2016年04月14日

不倫と感染症予防

さっきYahoo!ニュースを見ていたら、『人間の一夫一婦制、理由は「真実の愛」でなく細菌』という記事があった。
人間の一夫一婦制は、社会集団全体に性感染症が広まるリスクがあったことに起因する、という研究結果が4月12日に発表されたらしい。

ここからはYahoo!の記事を見ながら、わたしの個人的想像をやや多目に混ぜた上でのお話である。
普通の動物は生涯特定の相手と添い遂げる一夫一婦制をとらない。
チンパンジーなんかでも、いろんな相手を取っ替え引っ替えする「乱婚」が普通。
あるいは、オットセイみたいに強いオスが多数のメスを囲う「一夫多妻」の形をとる。
一方で、ペンギンや鷲、狼やネズミの仲間、クモやサメの中のある種類など、動物の中の少数が生涯一夫一婦制もしくは繁殖期のみの一夫一婦制らしい。

いずれにせよ、遺伝情報の多様性を維持して環境変化への柔軟性を確保する観点からは、乱婚制にもそれなりの理がある。

しかし現在の日本社会では、生涯の連れ添いと決めた相手以外との関係は「不倫」と認定され、週刊文春やワイドショーで糾弾される。
「不倫」というからには、浮気は人の道に外れたゲドウなイケナイ行為なのであろうが、チンパンジー的視点では、相手を次々変えるのはごくごく普通のこと。
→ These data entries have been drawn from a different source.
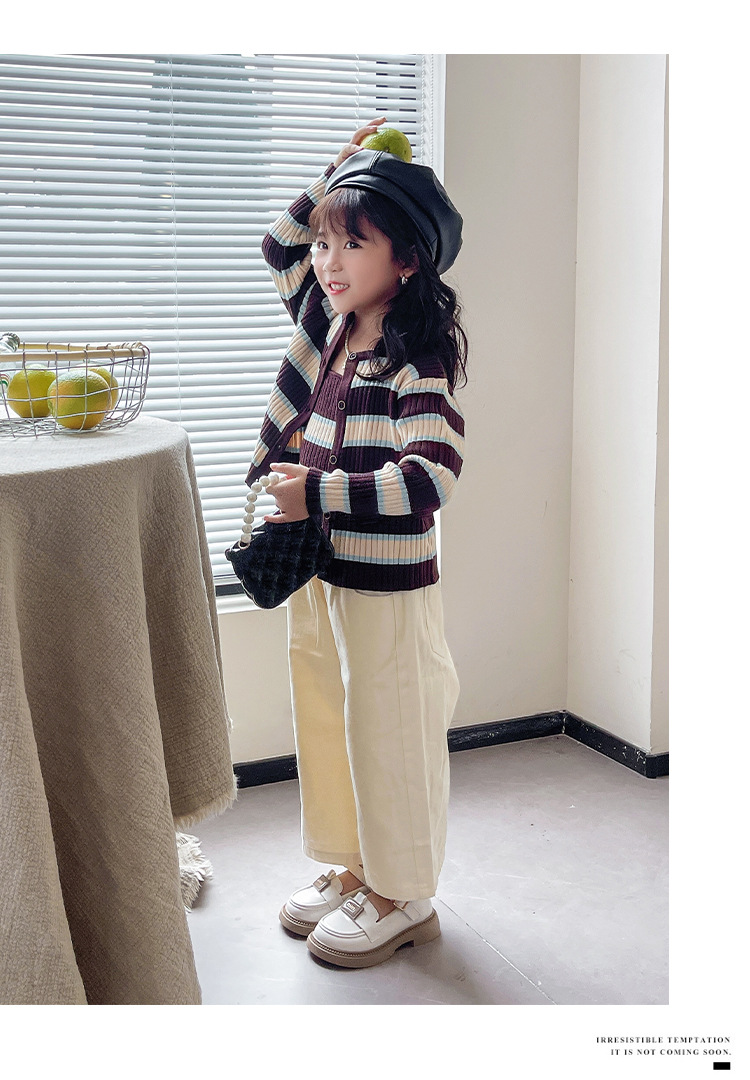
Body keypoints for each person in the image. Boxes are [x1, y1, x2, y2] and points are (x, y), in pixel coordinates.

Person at [245, 117, 467, 969]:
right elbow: (279, 244)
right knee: (329, 718)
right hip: (320, 568)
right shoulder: (326, 323)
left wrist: (318, 490)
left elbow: (430, 478)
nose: (328, 262)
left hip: (385, 583)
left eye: (353, 243)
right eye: (327, 243)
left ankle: (404, 894)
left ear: (406, 259)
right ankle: (353, 867)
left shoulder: (416, 359)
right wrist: (339, 170)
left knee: (390, 729)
記事によると30人以下の社会集団では、一夫一婦でなくとも性感染症の拡大リスクは問題にならないらしい。
だから現在でも小さな集団の単位で作られる社会では一夫多妻制が残っているらしい。
それ以上の大きな集団では、一夫一婦制が感染症拡大防止に有効になる。

人類は、1万年くらい昔から本格的な農耕を開始し、そのころから社会集団の規模が大きくなったのだと思う。
研究結果に基づいて想像すると、このころから一夫一婦制が普及したものと考えられる。

また研究によると、特定の相手以外との「不倫」は、パートナーに対する裏切りという人間関係の問題、というよりも、社会全体の疫学的衛生維持に関する問題ということになる。

だから今後の不倫謝罪会見では、嫁への、あるいは旦那への裏切りを謝るというのではなくて、日本社会を性感染症リスクに晒してゴメンナサイ、と言うべきであろう。
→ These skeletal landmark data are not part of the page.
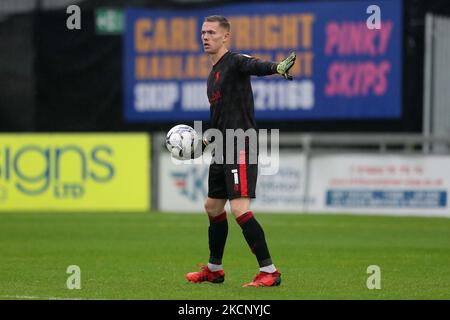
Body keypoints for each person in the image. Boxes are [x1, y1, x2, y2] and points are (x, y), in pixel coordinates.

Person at [185, 15, 296, 287]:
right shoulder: (212, 76)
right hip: (222, 147)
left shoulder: (234, 61)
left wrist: (277, 67)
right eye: (203, 32)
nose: (205, 37)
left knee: (240, 208)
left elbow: (253, 65)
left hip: (240, 145)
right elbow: (219, 120)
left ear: (226, 37)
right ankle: (214, 269)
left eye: (212, 32)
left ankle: (269, 271)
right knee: (212, 206)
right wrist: (203, 143)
Yahoo!の記事の最後の方には、「性感染症の問題が解決したとしても、将来的に結婚の形態が姿を消す、一夫多妻制が復活する、などと憶測するのは時期尚早」と書いてあるが、この部分の根拠はなんだか曖昧だと感じる。

この研究結果が本当かどうかまだ分からないが、男女の愛情とか、夫婦の契りなんていうものも、元を辿れば社会的なある種の制約が変形され、美化されたものだったと言えるのかもしれない。

いろんな意味で、愛ははかない、愛はまぼろし、だなあと思ったのでした。